Let's assume I have
struct foo
{
unsigned int bar : 7;
unsigned int next_field : 1;
}
void funct()
{
struct foo demo;
demo.next_field = 0;
unsigned char *barptr = (unsigned char *)&demo;
/*1 = 00000001, bar can contain only 7 bits*/
*barptr = 1;
}
since bar is 7 bit where as char is 8 bits, what will happen?

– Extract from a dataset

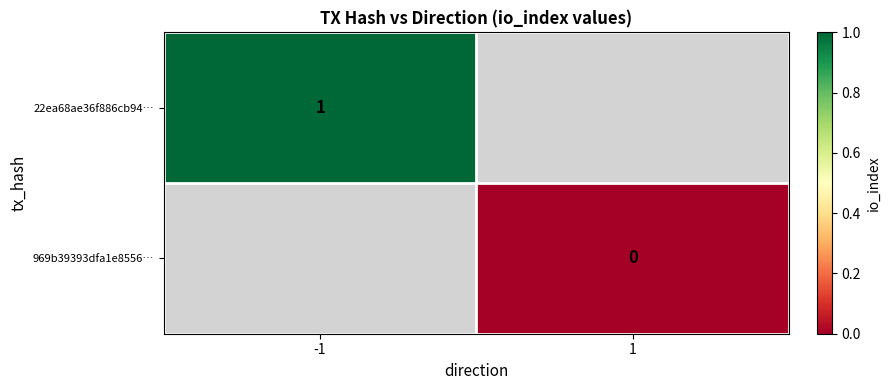

Which label corresponds to the smallest value in the chart?

1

Will bar be filled with zeros and next_field contain the 1?
Will the result be:
0000000 1
|_____| |_|
bar
or
0000001 0
|_____| |_|
bar
or:
0000000 0
|_____| |_|
bar
I would check using my compiler but I don't know wether this behavior is implementation-defined, in witch case the compiler can be misleading.
At this point you are quite brutally crossing borders of clean programming.
unsigned char *barptr = &foo.bar; /* first version of the question */
unsigned char *barptr = (unsigned char *)&demo; /* after edit */
You are using the address of something which is not a char in at least two ways and write it to a pointer to char.
After that using that pointer basically tells the compiler "Here is a char. Honest. Believe me. Trust me. Just write it." Whether or not you do that with a type cast (one of the differences between the two versions) is actually irrelevant.
*barptr = 1;
Any "knowing bitsize of bitfield" which the compiler had before have been flattened by you blatantly lying to the compiler afterwards.
If you want to cleanly write bar via a pointer do it like this
struct foo *demop;
demop = &demo;
demop->bar = 1;